Já passava das onze quando cheguei em casa. Estava nervoso, ansioso para conversar com ele. No ônibus, já havia listado mentalmente todos os sentimentos, medos e vontades que tinha vivido desde a última vez que nos falamos, pela manhã. Apoiei as chaves e a mochila de forma desajeitada na mesa da sala e corri para o quarto. Acendi as luzes e o vi, no lugar de sempre, como de costume. Seus olhos escuros e profundos me encaravam, semicerrados, como se já esperassem que eu estivesse do jeito que estava.

Ou! — disse. — Como tá?

Ótimo — respondi, com um sorriso debochado que transparecia a mentira em minha voz.

Sentei na cama, de costas para o espelho e, enquanto descalçava os sapatos, podia sentir seus olhos de julgamento e piedade queimando-me a nuca. Nenhum de nós dois disse nada por alguns segundos longos demais, até que ele quebrou o silêncio.

Deu errado? Ele terminou com você, não foi?

Não — devolvi, sem nenhum tom de positividade na voz.

— ‎Então o que houve?

— ‎Nada, está tudo bem entre a gente, eu acho. A conversa até que foi boa.

Silêncio.

— ‎Você tá achando que gosta mais dele do que ele de você, né?

Suspirei. Nada me deixa com mais raiva do que minha incapacidade de esconder meus sentimentos, principalmente de Kiron.

Finalmente me viro e encaro-o no espelho exageradamente largo que cobre meu armário de cima a baixo. Um desavisado diria que somos a cara um do outro, mas nós dois sabemos que não. Suas pálpebras são mais caídas e seus olhos mais inchados, graças às lágrimas. Seu sorriso — quando aparece — também é bem mais maroto: esconde todos os segredos que deixo com ele quando saio de casa para encarar o convívio em sociedade.

O grande diferencial e charme, contudo, recaem sobre dois detalhes. Pequenos e pontudos, sobre a cabeça de Kiron, imagem e semelhança de mim, descansam dois chifres de um tom marrom acobreado. Sempre achei curioso, no mínimo, que o lado obscuro de mim — que habita meus reflexos nos espelhos, atende por um codinome grego e ouve minhas lamúrias quase que diariamente — tenha um par de chifres demoníacos reluzindo logo acima da testa.

Kiron parecia saber que, por uma fração de segundo, eu estava admirando sua beleza obscura. É algo que faço com frequência. Logo me interrompeu.

Fala comigo, homem. O que você tá sentindo?

— ‎Eu tô inseguro, porra. É óbvio que eu tô inseguro. Você sabe que essa é a primeira vez que eu gosto de alguém de verdade por alguém desde…

— ‎Desde o embuste.

— ‎É, desde o embuste — repito sorrindo. Adoro o fato de que até meu demônio no espelho odeia meu ex-noivo.

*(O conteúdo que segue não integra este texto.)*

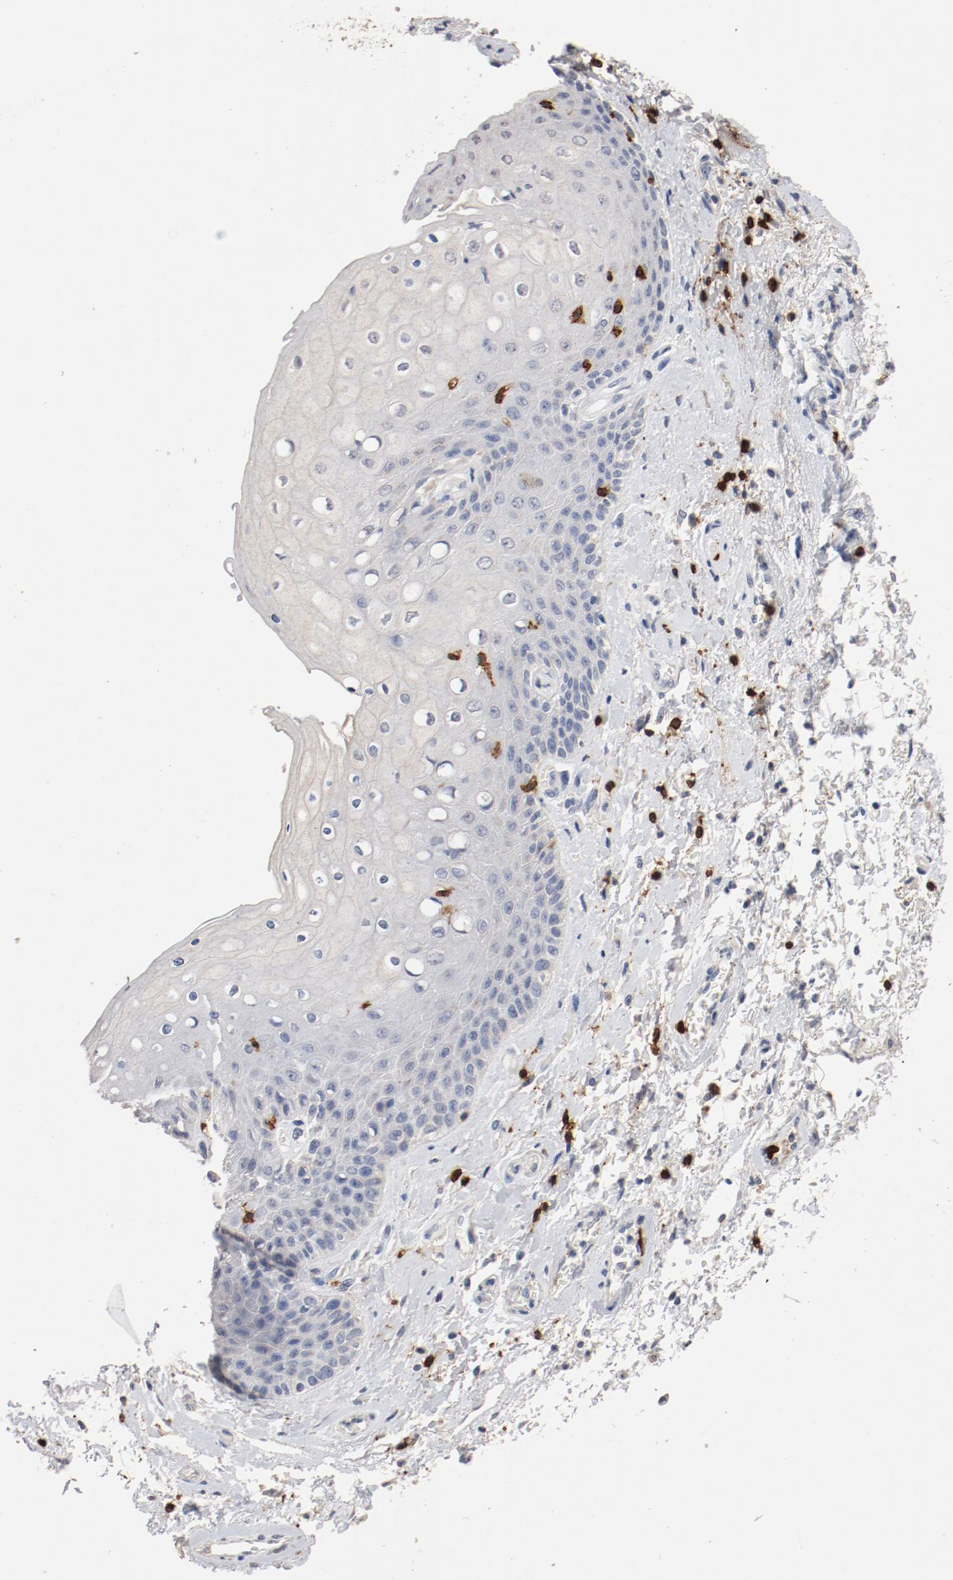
{"staining": {"intensity": "negative", "quantity": "none", "location": "none"}, "tissue": "skin", "cell_type": "Epidermal cells", "image_type": "normal", "snomed": [{"axis": "morphology", "description": "Normal tissue, NOS"}, {"axis": "topography", "description": "Anal"}], "caption": "Immunohistochemical staining of unremarkable skin demonstrates no significant expression in epidermal cells.", "gene": "CD247", "patient": {"sex": "female", "age": 46}}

Você tem certeza que gosta desse garoto? Que não é mais um dos outros?

Kiron se joga na cama em seu quarto-reflexo e faço o mesmo no meu quarto-realidade.

Não sei. Acho que gosto.

— ‎E como você sabe?

Porque tá doendo — respondo rapidamente, como se já tivesse pensado na resposta a essa pergunta inúmeras vezes ao longo daqueles últimos dias.

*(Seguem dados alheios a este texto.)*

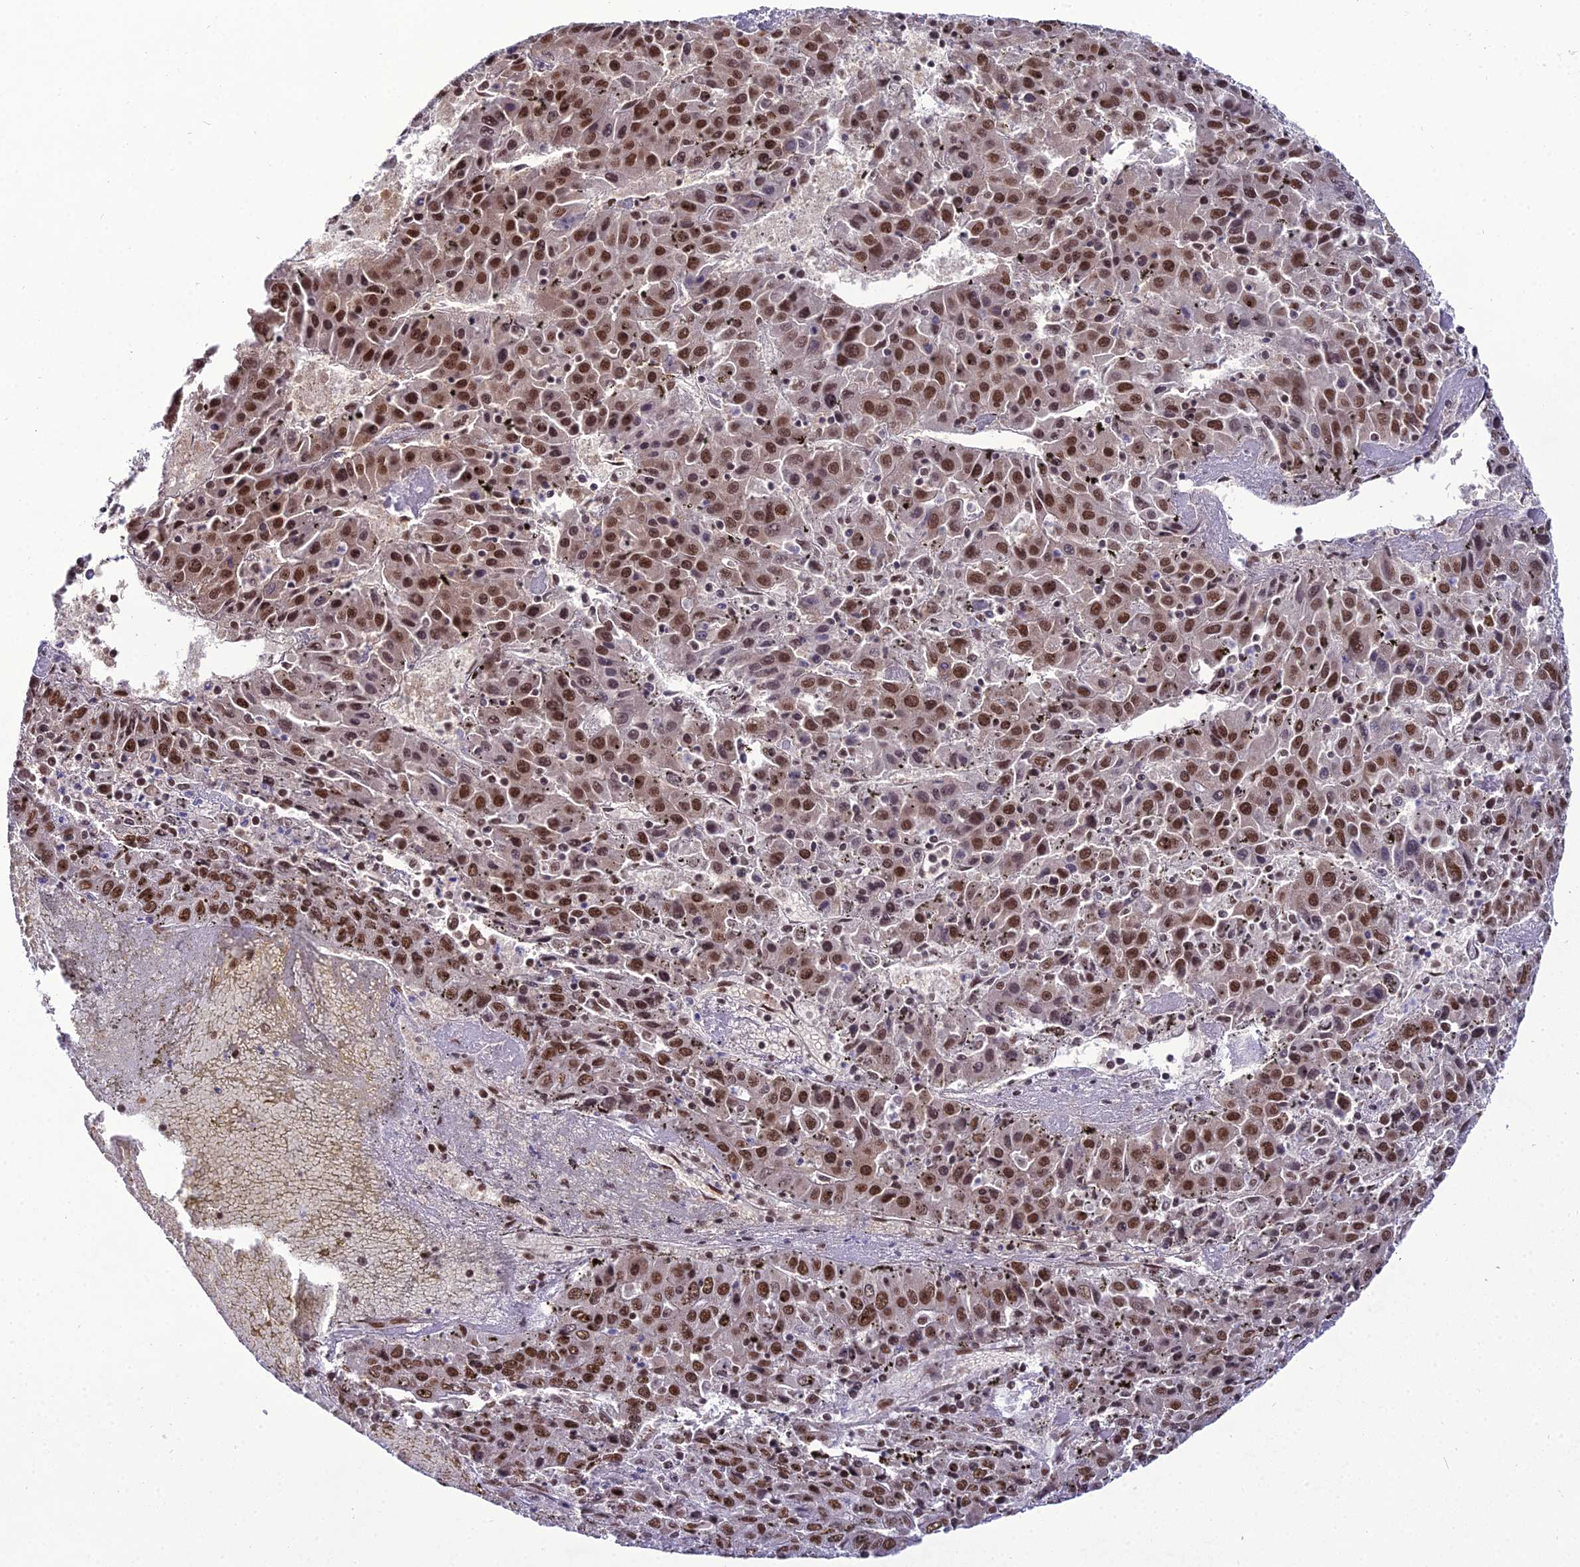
{"staining": {"intensity": "strong", "quantity": ">75%", "location": "nuclear"}, "tissue": "liver cancer", "cell_type": "Tumor cells", "image_type": "cancer", "snomed": [{"axis": "morphology", "description": "Carcinoma, Hepatocellular, NOS"}, {"axis": "topography", "description": "Liver"}], "caption": "An immunohistochemistry image of tumor tissue is shown. Protein staining in brown highlights strong nuclear positivity in liver cancer (hepatocellular carcinoma) within tumor cells.", "gene": "RBM12", "patient": {"sex": "female", "age": 53}}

Mais uma vez, ficamos em silêncio. Kiron sabe que é verdade. Cada dor que sinto na vida se acumula em seu peito e faz com que se torne mais forte — ao passo que me deixa mais fraco. Depois de mim, é ele quem mais entende como funciona minha cabeça turbulenta.

Eu admiro seu drama, sabia? Me dá orgulho. Às vezes eu não sei se a alma lamuriante que habita reflexos sou eu ou se é você.

Não é só isso, babaca — respondo. É a primeira vez no dia que rio com leveza. — Eu sei que gosto dele por todos aqueles motivos clichês. O sorriso dele me deixa bambo, a gente pode passar horas a fio falando sobre nada sem cansar e quando ele chega… Sei lá, revira meu estômago.

“Sei lá, revira meu estômago” — repete Kiron fazendo sua voz aguda carregada de escárnio. — Ah! Quanta frescura, minha deusa, que garoto exagerado.

Encaro o teto lembrando das palavras ambíguas que Fred me disse mais cedo durante o jantar e sinto aquele aperto logo abaixo do diafragma. Percebo que o brilho escuro de Kiron ficar mais forte conforme minhas entranhas se contorcem.

Eu não quero passar por isso de novo. Eu tô com medo.

De que?

De me apaixonar e terminar sozinho.

Ora, mas é exatamente isso que vai acontecer.

É?- pergunto, chateado. Sei que Kiron não é o demônio mais otimista do mundo, mas no geral ele consegue colocar as coisas em perspectivas mais suaves.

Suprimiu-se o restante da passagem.